**Page extract:**
---*---

# Visa Process Guidance for a Fresher



## sachin1 (Mar 21, 2011)

Hello All,

I am new to this forum, i found this site while doing my ground work for the visa process to Canada. I want to apply for visa on my own, i had a very bad experience going through a agent before. Could the senior members guide me through the process involved in applying for a Canadian Visa.

I would appreciate any kind of help given to me


----------



## EVHB (Feb 11, 2008)

What kind of visa do you want to apply for?


----------



## sachin1 (Mar 21, 2011)

EVHB said:


> What kind of visa do you want to apply for?


I am an IT professional with 7 years of experience, what Visa Class i fall under. Kindly anyone suggest me step by step process.


----------



## carlb (Feb 11, 2011)

sachin1 said:


> Hello All,
> 
> I am new to this forum, i found this site while doing my ground work for the visa process to Canada. I want to apply for visa on my own, i had a very bad experience going through a agent before. Could the senior members guide me through the process involved in applying for a Canadian Visa.
> 
> I would appreciate any kind of help given to me


You have been posting on the Australia forum since March 21st, why did it take so long to "find" this site? Have you given up on trying to immigrate to Australia? because your status still says Expat in Australia? just curious how serious you are about coming to Canada?


----------



## sachin1 (Mar 21, 2011)

carlb said:


> You have been posting on the Australia forum since March 21st, why did it take so long to "find" this site? Have you given up on trying to immigrate to Australia? because your status still says Expat in Australia? just curious how serious you are about coming to Canada?

---*---

**Collected data:**
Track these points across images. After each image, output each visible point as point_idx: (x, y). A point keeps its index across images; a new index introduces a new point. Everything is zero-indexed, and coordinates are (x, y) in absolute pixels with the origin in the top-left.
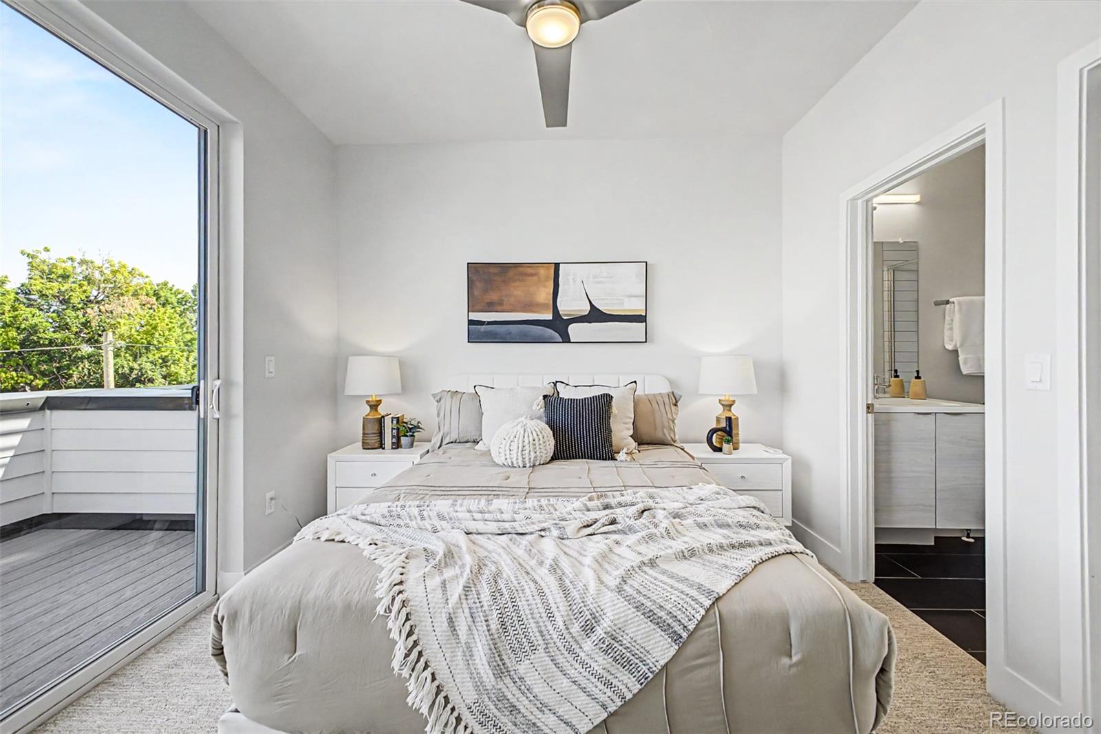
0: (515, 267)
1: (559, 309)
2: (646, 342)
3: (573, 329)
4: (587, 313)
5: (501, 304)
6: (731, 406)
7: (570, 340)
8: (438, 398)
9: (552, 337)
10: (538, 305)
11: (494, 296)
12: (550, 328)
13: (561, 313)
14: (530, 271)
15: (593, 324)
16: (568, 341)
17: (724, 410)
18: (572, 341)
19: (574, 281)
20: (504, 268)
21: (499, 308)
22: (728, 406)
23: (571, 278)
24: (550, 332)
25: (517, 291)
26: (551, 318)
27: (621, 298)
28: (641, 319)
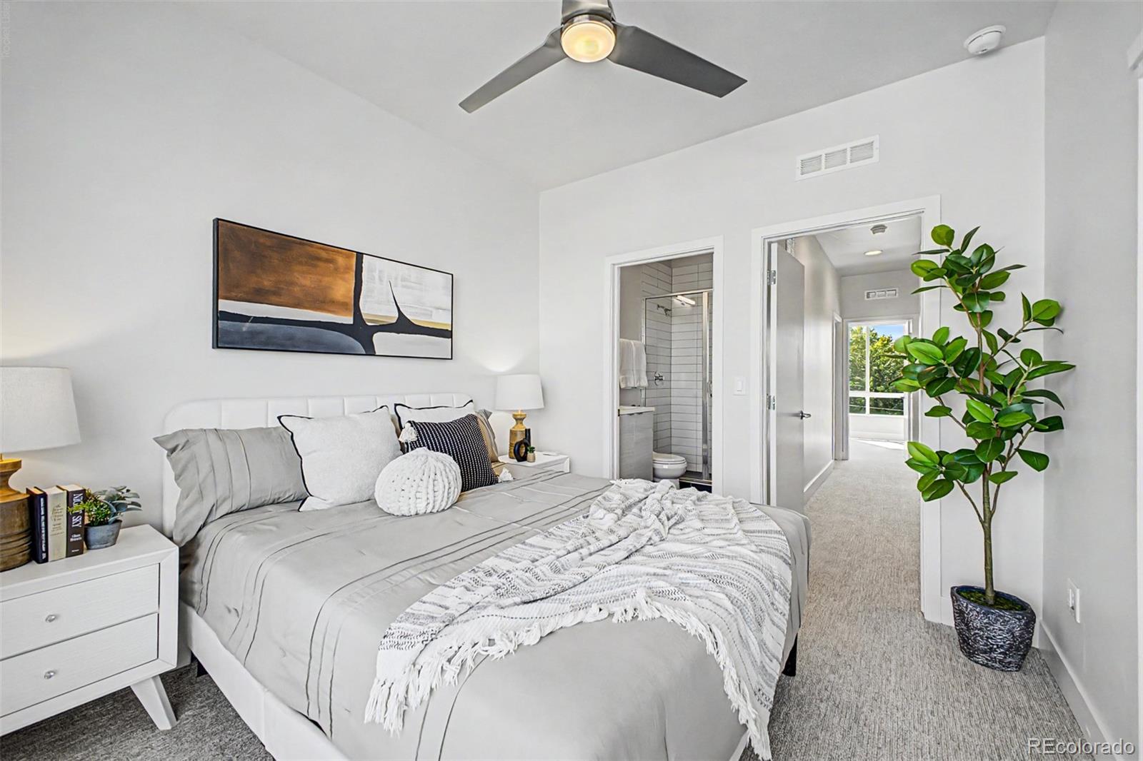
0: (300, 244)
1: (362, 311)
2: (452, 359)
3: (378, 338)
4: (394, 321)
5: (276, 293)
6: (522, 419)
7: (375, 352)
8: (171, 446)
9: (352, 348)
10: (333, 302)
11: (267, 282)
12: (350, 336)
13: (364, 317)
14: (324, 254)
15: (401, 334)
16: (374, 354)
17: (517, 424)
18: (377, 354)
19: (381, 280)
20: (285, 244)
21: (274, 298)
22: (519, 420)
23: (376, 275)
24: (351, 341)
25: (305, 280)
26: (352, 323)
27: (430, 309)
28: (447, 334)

---*---

**About this exercise:**
Answer these questions about the forum thread on Canadian visas:
1. Through whom did sachin1 have a very bad experience before?
2. How many years of experience does sachin1 state as an IT professional?
3. According to carlb, what does sachin1's status still say?

**Answer to this problem:**
1. An agent.
2. Seven years.
3. Expat in Australia.